George Orwell made no secret that he wrote this “fairy tale” as he called it to focus attention on how tyranny occurs. It didn’t have to be the tyranny of Communism, of course, but he had Joseph Stalin and Leon Trotsky in mind, their disagreements, and Stalin’s ultimate establishment of his power. He wanted to show how tyranny begins, how a tyrant thinks only of himself and not at all about the people he leads — but he lies to them constantly that he cares, how the tyrant creates a different reality for his followers, and that he will do anything to maintain his power. The tools he uses include manipulation, lies, brainwashing, and creating that reality of his own in which he can do no wrong, and he controls the lives and futures of those he reigns over. The Soviet Union doesn’t exist anymore. We watched it break up into many separate countries, try to establish a democratic representational government, and a free market economy. We’ve watched that effort fail as some people saw an opportunity to grab what they wanted for themselves such as companies, money, and power, and practically turn the country into a criminal state. The Russian mafia emerged as a force. Eventually Vladimir Putin won the Presidency, and he’s been working ever since to return Russia to an autocratic tyranny.
I doubt Orwell would have been surprised. He wrote in Animal Farm about the early days of the Rebellion of the animals against the humans, and how Snowball’s influence introduced the animals to the tools they would need to be able to sustain a life of freedom, primarily education. Snowball envisioned a farm where everyone contributed to the success of their society, and because they were all equal, their contributions were as respected as anyone else’s. In fact, their Animal Farm begins quite well, and all the animals are happy, well fed, and more than willing to work hard for the success of the farm. What could possibly go wrong? Napoleon, that’s what. Napoleon and Snowball had shared leadership, but Napoleon wasn’t content. The first thing he does is take away the puppies born to the dogs on the farm, and raises them himself. No one sees anything really wrong with that, except the dogs aren’t happy about losing their puppies to a pig. If all the other animals on the farm had stood behind the dogs and demanded that they be returned to their mothers, perhaps Napoleon could have been stopped. But Napoleon convinces them that he will teach their puppies much more than they ever could and be better puppies as a result. And so it began.

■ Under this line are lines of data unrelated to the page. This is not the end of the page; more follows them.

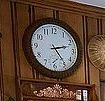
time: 2:24
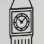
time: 10:07
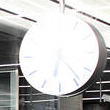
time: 6:23
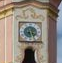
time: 5:18
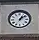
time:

As I read Orwell’s description of how a tyranny is created, I kept thinking of America from 2016 to early 2021, and especially the role of the media and the internet. America, led by a president who reveled in the power of the office, the attention it garnered, and the control he wielded over the White House, started the country down the road to tyranny by creating his own reality and telling the country that anything that wasn’t his reality was “fake news.” He wasn’t a leader. He didn’t lead. He demanded personal loyalty and demanded his staff work only for him, not for the country. A president who cannot tolerate his own flawed humanity, his mistakes, being wrong, or even not being the most intelligent person in the room, must create a reality in which he is the hero, all powerful, a genius, and always right. We witnessed that in the American White House, as well as an outright attempt to overthrow the democratic process in Congress. He couldn’t have done it, of course, without the support and collusion of the Republican Party, no longer a political party of democracy in America.

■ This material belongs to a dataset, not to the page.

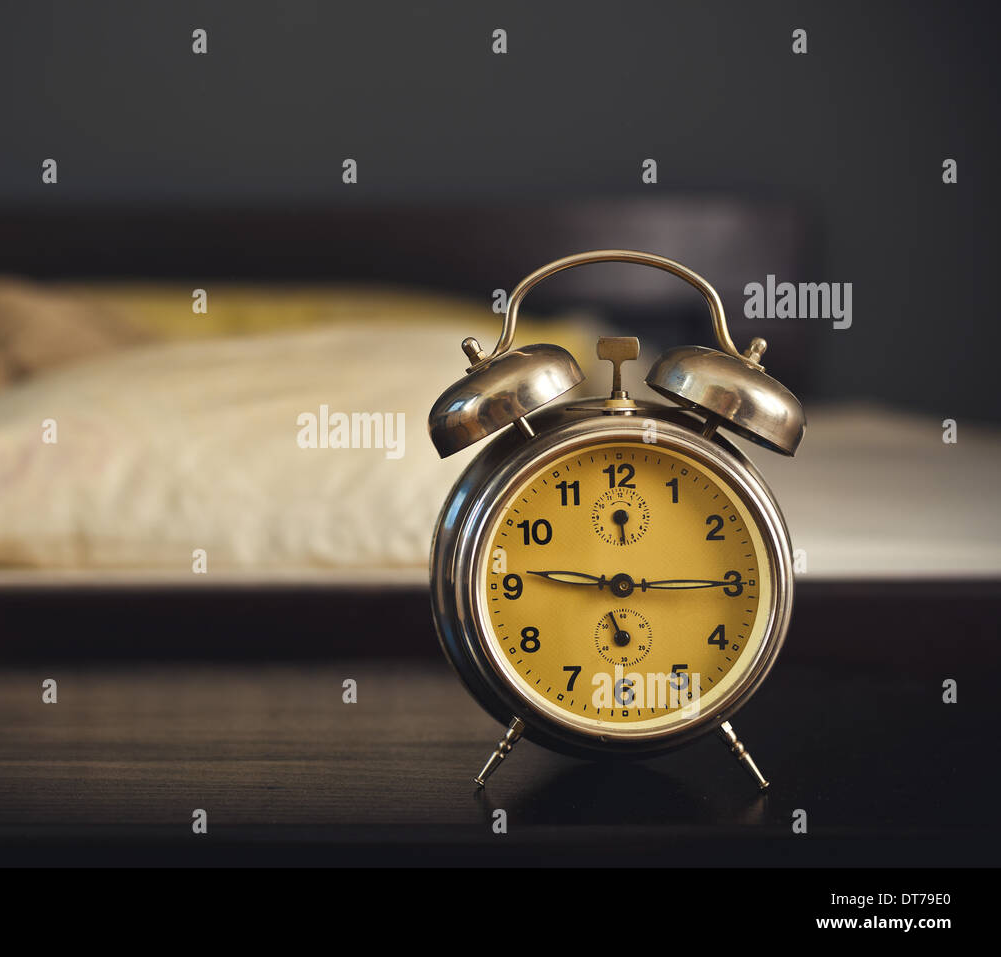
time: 9:15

I imagined years ago that tyranny in America would be possible given the right conditions and called it The Change in the Perceval series. I’ve not written that backstory, i.e. how The Change occurred and why. It has remained very much on my mind, especially the last six years. Recently, as I’ve worked on the fourth novel in the series, Perceval’s Game, I’ve realized that I need to include it in that novel. Evan Quinn is in America only two years after his defection. Of course he’d be thinking about his life in America and what he’d learned since his defection. His observations of life in America become confirmations for his decision to leave America. At the same time, he is also working to help those who want to overthrow the tyranny and re-establish democracy in America.

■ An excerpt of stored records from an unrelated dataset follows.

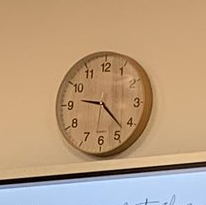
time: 9:22
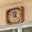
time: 12:23
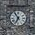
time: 6:54
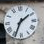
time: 1:34
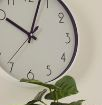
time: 10:03
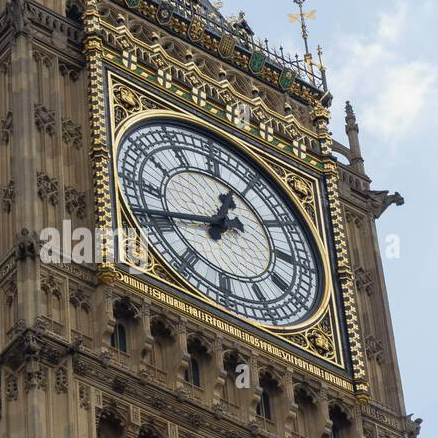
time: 12:41
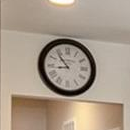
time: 8:53
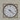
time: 4:22
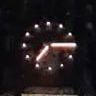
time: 7:15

Snowball (via George Orwell) understood that education i.e. teaching reading, writing, literature, history, civics, critical thinking, and the democratic process to empower each animal on the farm to be a citizen and participant in their democracy would prevent them from succumbing again to the tyranny of human beings on the farm. Snowball didn’t heed the warning signs that Napoleon wanted control. America in the Perceval series didn’t heed the warning signs as well. Both ended up with tyranny. Will America in 2022 heed the warning signs?